Markov Decision Process Design: A Framework for Integrating Strategic and Operational Decisions
Seth Brown, Saumya Sinha, Andrew J Schaefer
TL;DR
The paper addresses optimal design of systems intended for repeated use under uncertainty by integrating a static design decision with a dynamic operational policy. It develops a bilevel linear MIP framework where the leader selects design variables $\mathbf{x}$ and the followers solve $|\mathcal{K}|$ LPs representing infinite-horizon discounted-cost MDPs, with costs affine in $\mathbf{x}$. By replacing follower value functions with variables and using dualization plus big-M, the authors provide a single-level MIP reformulation that can be solved with off-the-shelf solvers, while also outlining the conditions under which the bilevel formulation is preferable.
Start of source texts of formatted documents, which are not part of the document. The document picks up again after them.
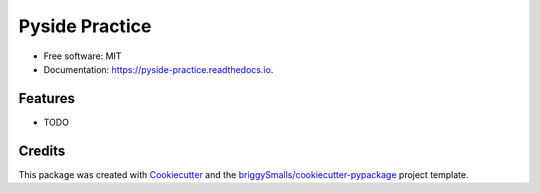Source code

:===============
Pyside Practice
===============


.. image:: https://img.shields.io/pypi/v/pyside_practice.svg
        :target: https://pypi.python.org/pypi/pyside_practice

.. image:: https://img.shields.io/travis/seokwangwoo/pyside_practice.svg
        :target: https://travis-ci.com/seokwangwoo/pyside_practice

.. image:: https://readthedocs.org/projects/pyside-practice/badge/?version=latest
        :target: https://pyside-practice.readthedocs.io/en/latest/?badge=latest
        :alt: Documentation Status







* Free software: MIT
* Documentation: https://pyside-practice.readthedocs.io.


Features
--------

* TODO

Credits
-------

This package was created with Cookiecutter_ and the `briggySmalls/cookiecutter-pypackage`_ project template.

.. _Cookiecutter: https://github.com/audreyr/cookiecutter
.. _`briggySmalls/cookiecutter-pypackage`: https://github.com/briggySmalls/cookiecutter-pypackage
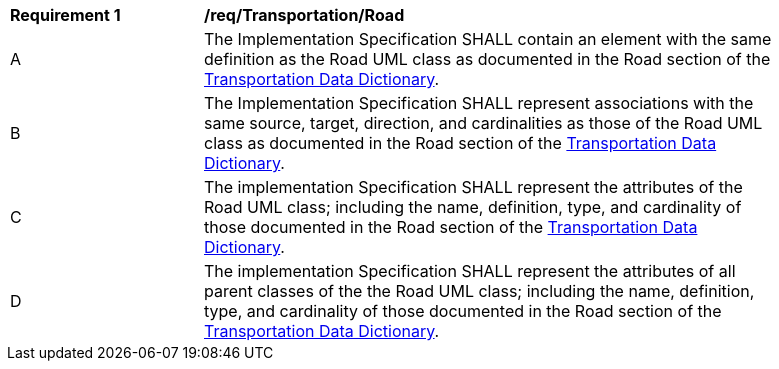 [[req_Transportation_Road]]
[width="90%",cols="2,6"]
|===
^|*Requirement  {counter:req-id}* |*/req/Transportation/Road* 
^|A |The Implementation Specification SHALL contain an element with the same definition as the Road UML class as documented in the Road section of the <<Road-section,Transportation Data Dictionary>>.
^|B |The Implementation Specification SHALL represent associations with the same source, target, direction, and cardinalities as those of the Road UML class as documented in the Road section of the <<Road-section,Transportation Data Dictionary>>.
^|C |The implementation Specification SHALL represent the attributes of the Road UML class; including the name, definition, type, and cardinality of those documented in the Road section of the <<Road-section,Transportation Data Dictionary>>.
^|D |The implementation Specification SHALL represent the attributes of all parent classes of the the Road UML class; including the name, definition, type, and cardinality of those documented in the Road section of the <<Road-section,Transportation Data Dictionary>>.
|===
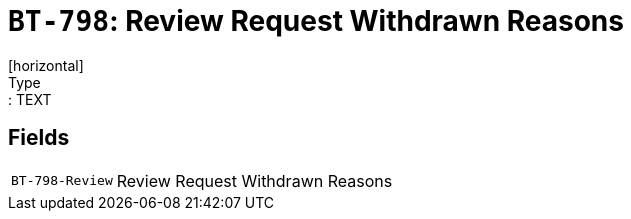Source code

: = `BT-798`: Review Request Withdrawn Reasons
[horizontal]
Type:: TEXT
== Fields
[horizontal]
  `BT-798-Review`:: Review Request Withdrawn Reasons
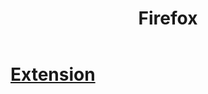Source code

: :PROPERTIES:
:ID:       5c0e859e-59ff-487d-aa1e-b071e4e39c7e
:END:
#+title: Firefox
* [[id:59cc9c3b-4802-46cd-9891-1b7d79337448][Extension]]
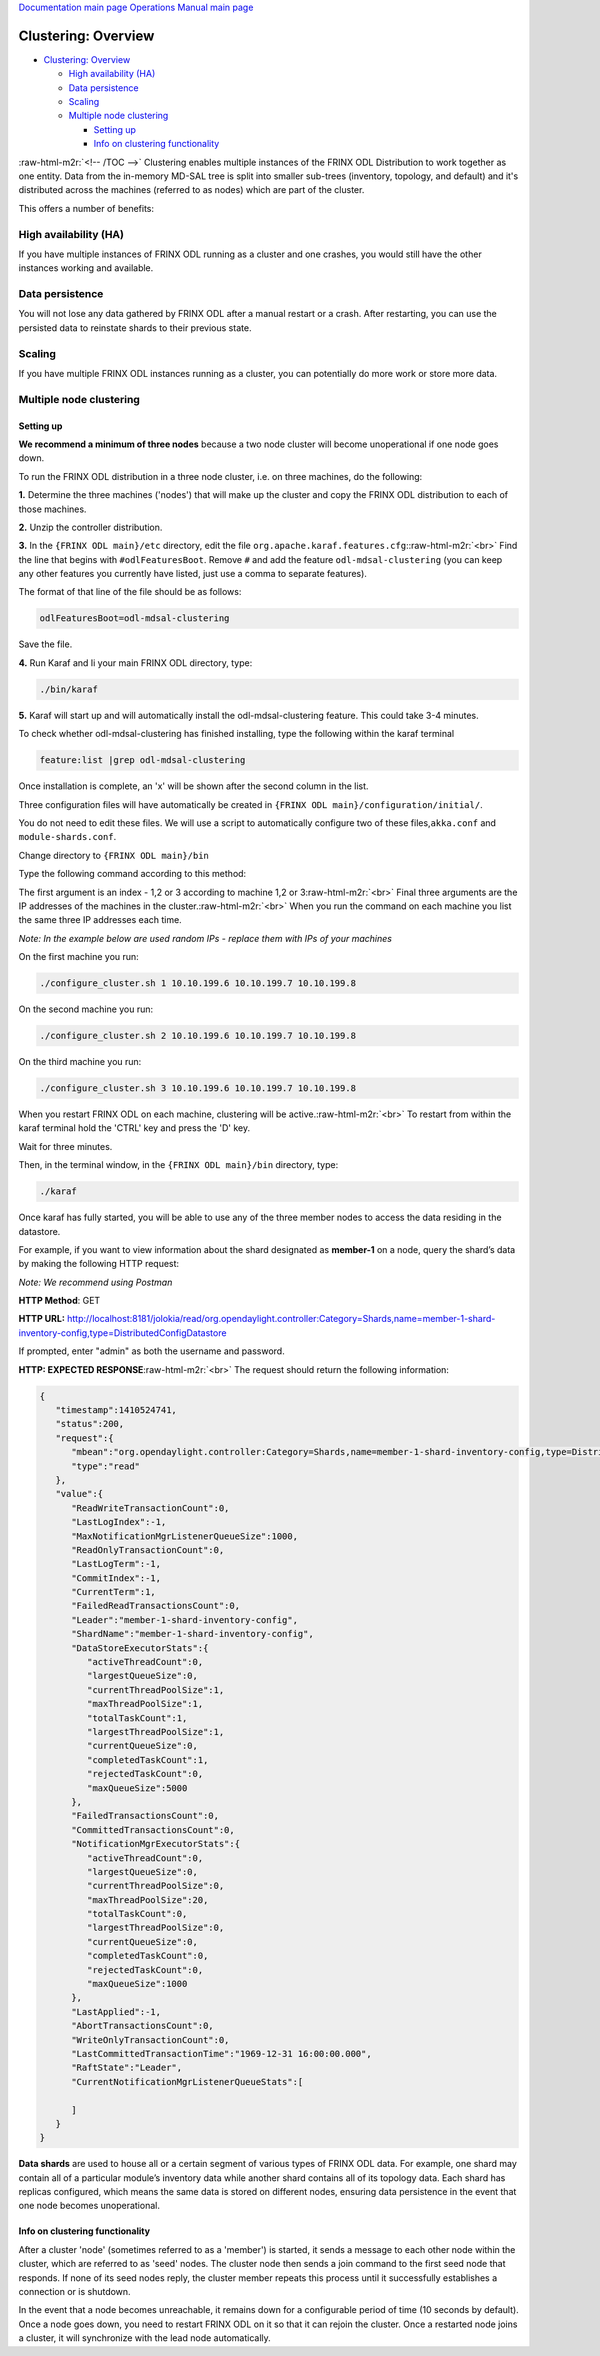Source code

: .. role:: raw-html-m2r(raw)
   :format: html


`Documentation main page <https://frinxio.github.io/Frinx-docs/>`_
`Operations Manual main page <https://frinxio.github.io/Frinx-docs/FRINX_ODL_Distribution/Carbon/operations_manual.html>`_

Clustering: Overview
====================


.. raw:: html

   <!-- TOC -->




* `Clustering: Overview <#clustering-overview>`_

  * `High availability (HA) <#high-availability-ha>`_
  * `Data persistence <#data-persistence>`_
  * `Scaling <#scaling>`_
  * `Multiple node clustering <#multiple-node-clustering>`_

    * `Setting up <#setting-up>`_
    * `Info on clustering functionality <#info-on-clustering-functionality>`_

:raw-html-m2r:`<!-- /TOC -->`
Clustering enables multiple instances of the FRINX ODL Distribution to work together as one entity. Data from the in-memory MD-SAL tree is split into smaller sub-trees (inventory, topology, and default) and it's distributed across the machines (referred to as nodes) which are part of the cluster.

This offers a number of benefits:

High availability (HA)
----------------------

If you have multiple instances of FRINX ODL running as a cluster and one crashes, you would still have the other instances working and available.

Data persistence
----------------

You will not lose any data gathered by FRINX ODL after a manual restart or a crash. After restarting, you can use the persisted data to reinstate shards to their previous state.

Scaling
-------

If you have multiple FRINX ODL instances running as a cluster, you can potentially do more work or store more data.

Multiple node clustering
------------------------

Setting up
^^^^^^^^^^

**We recommend a minimum of three nodes** because a two node cluster will become unoperational if one node goes down.

To run the FRINX ODL distribution in a three node cluster, i.e. on three machines, do the following:  

**1.** Determine the three machines ('nodes') that will make up the cluster and copy the FRINX ODL distribution to each of those machines.  

**2.** Unzip the controller distribution.  

**3.** In the ``{FRINX ODL main}/etc`` directory, edit the file ``org.apache.karaf.features.cfg``\ :\ :raw-html-m2r:`<br>`
Find the line that begins with ``#odlFeaturesBoot``. Remove ``#`` and add the feature ``odl-mdsal-clustering`` (you can keep any other features you currently have listed, just use a comma to separate features).  

The format of that line of the file should be as follows:

.. code-block::

   odlFeaturesBoot=odl-mdsal-clustering


Save the file.

**4.** Run Karaf and Ii your main FRINX ODL directory, type:

.. code-block::

   ./bin/karaf


**5.** Karaf will start up and will automatically install the odl-mdsal-clustering feature. This could take 3-4 minutes.

To check whether odl-mdsal-clustering has finished installing, type the following within the karaf terminal

.. code-block::

   feature:list |grep odl-mdsal-clustering


Once installation is complete, an 'x' will be shown after the second column in the list.

Three configuration files will have automatically be created in ``{FRINX ODL main}/configuration/initial/``.

You do not need to edit these files. We will use a script to automatically configure two of these files,\ ``akka.conf`` and ``module-shards.conf``.

Change directory to ``{FRINX ODL main}/bin``

Type the following command according to this method:

The first argument is an index - 1,2 or 3 according to machine 1,2 or 3\ :raw-html-m2r:`<br>`
Final three arguments are the IP addresses of the machines in the cluster.\ :raw-html-m2r:`<br>`
When you run the command on each machine you list the same three IP addresses each time. 

*Note: In the example below are used random IPs - replace them with IPs of your machines*

On the first machine you run:

.. code-block::

   ./configure_cluster.sh 1 10.10.199.6 10.10.199.7 10.10.199.8


On the second machine you run:

.. code-block::

   ./configure_cluster.sh 2 10.10.199.6 10.10.199.7 10.10.199.8


On the third machine you run:   

.. code-block::

   ./configure_cluster.sh 3 10.10.199.6 10.10.199.7 10.10.199.8


When you restart FRINX ODL on each machine, clustering will be active.\ :raw-html-m2r:`<br>`
To restart from within the karaf terminal hold the 'CTRL' key and press the 'D' key.  

Wait for three minutes.  

Then, in the terminal window, in the ``{FRINX ODL main}/bin`` directory, type:

.. code-block::

   ./karaf


Once karaf has fully started, you will be able to use any of the three member nodes to access the data residing in the datastore.

For example, if you want to view information about the shard designated as **member-1** on a node, query the shard’s data by making the following HTTP request:

*Note: We recommend using Postman*

**HTTP Method**\ : GET  

**HTTP URL:** http://localhost:8181/jolokia/read/org.opendaylight.controller:Category=Shards,name=member-1-shard-inventory-config,type=DistributedConfigDatastore  

If prompted, enter "admin" as both the username and password.  

**HTTP: EXPECTED RESPONSE**\ :raw-html-m2r:`<br>`
The request should return the following information:  

.. code-block:: json

   {  
      "timestamp":1410524741,
      "status":200,
      "request":{  
         "mbean":"org.opendaylight.controller:Category=Shards,name=member-1-shard-inventory-config,type=DistributedConfigDatastore",
         "type":"read"
      },
      "value":{  
         "ReadWriteTransactionCount":0,
         "LastLogIndex":-1,
         "MaxNotificationMgrListenerQueueSize":1000,
         "ReadOnlyTransactionCount":0,
         "LastLogTerm":-1,
         "CommitIndex":-1,
         "CurrentTerm":1,
         "FailedReadTransactionsCount":0,
         "Leader":"member-1-shard-inventory-config",
         "ShardName":"member-1-shard-inventory-config",
         "DataStoreExecutorStats":{  
            "activeThreadCount":0,
            "largestQueueSize":0,
            "currentThreadPoolSize":1,
            "maxThreadPoolSize":1,
            "totalTaskCount":1,
            "largestThreadPoolSize":1,
            "currentQueueSize":0,
            "completedTaskCount":1,
            "rejectedTaskCount":0,
            "maxQueueSize":5000
         },
         "FailedTransactionsCount":0,
         "CommittedTransactionsCount":0,
         "NotificationMgrExecutorStats":{  
            "activeThreadCount":0,
            "largestQueueSize":0,
            "currentThreadPoolSize":0,
            "maxThreadPoolSize":20,
            "totalTaskCount":0,
            "largestThreadPoolSize":0,
            "currentQueueSize":0,
            "completedTaskCount":0,
            "rejectedTaskCount":0,
            "maxQueueSize":1000
         },
         "LastApplied":-1,
         "AbortTransactionsCount":0,
         "WriteOnlyTransactionCount":0,
         "LastCommittedTransactionTime":"1969-12-31 16:00:00.000",
         "RaftState":"Leader",
         "CurrentNotificationMgrListenerQueueStats":[  

         ]
      }
   }

**Data shards** are used to house all or a certain segment of various types of FRINX ODL data. For example, one shard may contain all of a particular module’s inventory data while another shard contains all of its topology data. Each shard has replicas configured, which means the same data is stored on different nodes, ensuring data persistence in the event that one node becomes unoperational.

Info on clustering functionality
^^^^^^^^^^^^^^^^^^^^^^^^^^^^^^^^

After a cluster 'node' (sometimes referred to as a 'member') is started, it sends a message to each other node within the cluster, which are referred to as 'seed' nodes. The cluster node then sends a join command to the first seed node that responds. If none of its seed nodes reply, the cluster member repeats this process until it successfully establishes a connection or is shutdown.

In the event that a node becomes unreachable, it remains down for a configurable period of time (10 seconds by default). Once a node goes down, you need to restart FRINX ODL on it so that it can rejoin the cluster. Once a restarted node joins a cluster, it will synchronize with the lead node automatically. 

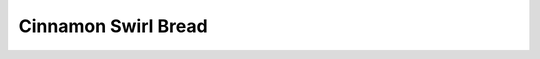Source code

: .. index::
   single: cinnamon; bread

Cinnamon Swirl Bread
=====================

.. ingredients::

   For the bread:

   - 1 cup warm water (110 degrees F, feels warm but not hot)
   - 1 packet (1/4 ounce) active dry yeast
   - 1/3 cup white sugar
   - 1 tsp. salt
   - 2 tbsp. vegetable or canola oil
   - 3 cups flour

   For the filling:

   - 3 tbsp. butter, softened but not melted
   - about 1/3 cup sugar
   - 1-2 tsp. cinnamon
   - optional: about 1/3 cup raisins

.. procedure::

   Preheat oven to 350 degrees Fahrenheit (175 degrees Celcius).  In a large bowl, dissolve the sugar in the warm water, and then stir in yeast.
   Allow to proof until yeast resembles a creamy foam, about 10 minutes.
   Mix salt and oil into the yeast.
   Mix in flour one cup at a time.
   Knead dough on a lightly floured surface until smooth, about 8 to 10 minutes.
   Place in a well-oiled bowl, turn dough to coat, and cover with a damp cloth.
   Allow to rise until doubled in bulk, about 1 hour.
   Punch the dough down, and knead for a minute or two.
   Roll the dough out into a rectangle, approximately 9 x 15 inches.
   Spread the softened butter all over the surface, then sprinkle the cinnamon-sugar all over the buttered surface, and then the raisins.
   Roll up from short end (so the finished roll is 9 inches long), and place into a well-oiled 9 x 5 inch loaf pan.
   Allow to rise for around 30-40 minutes.
   Bake for 30 minutes.

.. rubric:: References

   This recipe comes from Sonia.  She gave it to Tori as thanks for driving her to a trailhead one time while at Williams.

.. notes::

   I've always made it without raisins, and it's a great snack food (or good as french toast).

.. sectionauthor:: Tori
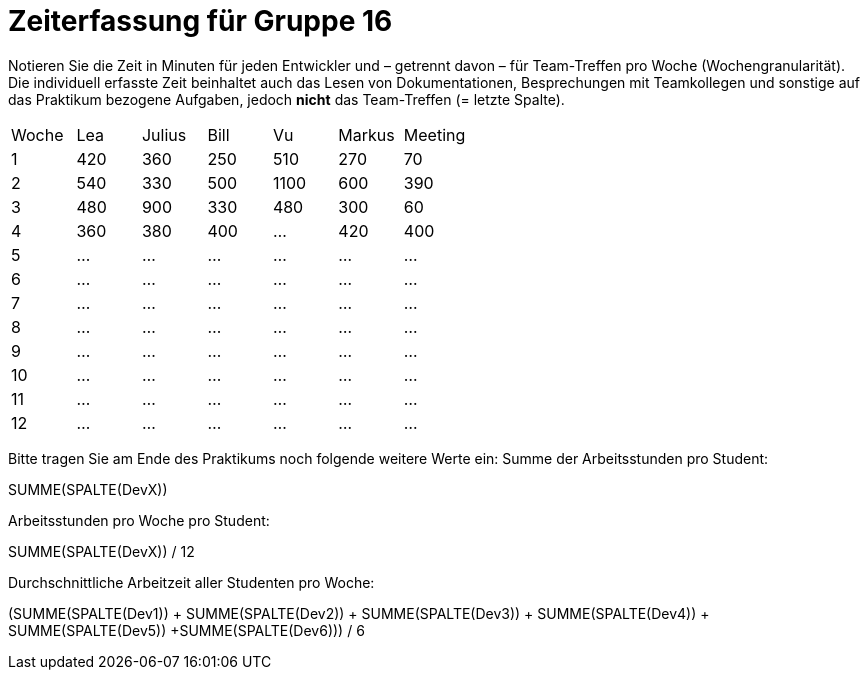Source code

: = Zeiterfassung für Gruppe 16

Notieren Sie die Zeit in Minuten für jeden Entwickler und – getrennt davon – für Team-Treffen pro Woche (Wochengranularität).
Die individuell erfasste Zeit beinhaltet auch das Lesen von Dokumentationen, Besprechungen mit Teamkollegen und sonstige auf das Praktikum bezogene Aufgaben, jedoch *nicht* das Team-Treffen (= letzte Spalte).

// See http://asciidoctor.org/docs/user-manual/#tables
[option="headers"]
|===
|Woche |Lea |Julius |Bill |Vu |Markus  |Meeting
|1  |420   |360    |250    |510    |270  |70
|2  |540   |330    |500    |1100   |600  |390
|3  |480   |900    |330    |480    |300  |60
|4  |360   |380      |400      |…      |420  |400
|5  |…     |…      |…      |…      |…    |…
|6  |…     |…      |…      |…      |…    |…
|7  |…     |…      |…      |…      |…    |…
|8  |…     |…      |…      |…      |…    |…
|9  |…     |…      |…      |…      |…    |…
|10 |…     |…      |…      |…      |…    |…
|11 |…     |…      |…      |…      |…    |…
|12 |…     |…      |…      |…      |…    |…
|===  

Bitte tragen Sie am Ende des Praktikums noch folgende weitere Werte ein:
Summe der Arbeitsstunden pro Student:

SUMME(SPALTE(DevX))

Arbeitsstunden pro Woche pro Student:

SUMME(SPALTE(DevX)) / 12

Durchschnittliche Arbeitzeit aller Studenten pro Woche:

(SUMME(SPALTE(Dev1)) + SUMME(SPALTE(Dev2)) + SUMME(SPALTE(Dev3)) + SUMME(SPALTE(Dev4)) + SUMME(SPALTE(Dev5)) +SUMME(SPALTE(Dev6))) / 6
The approach is demonstrated across reliability, inventory management, and queue design problems, with a numerical study showing feasibility for realistically sized instances and highlighting how complexity scales with MDP size, scenarios, and leader variables. This framework enables integrated strategic and operational decision making with potential efficiency and profitability gains in practice.
Abstract
We consider the problem of optimally designing a system for repeated use under uncertainty. We develop a modeling framework that integrates design and operational phases, which are represented by a mixed-integer program and discounted-cost infinite-horizon Markov decision processes, respectively. We seek to simultaneously minimize the design costs and the subsequent expected operational costs. This problem setting arises naturally in several application areas, as we illustrate through examples. We derive a bilevel mixed-integer linear programming formulation for the problem and perform a computational study to demonstrate that realistic instances can be solved numerically.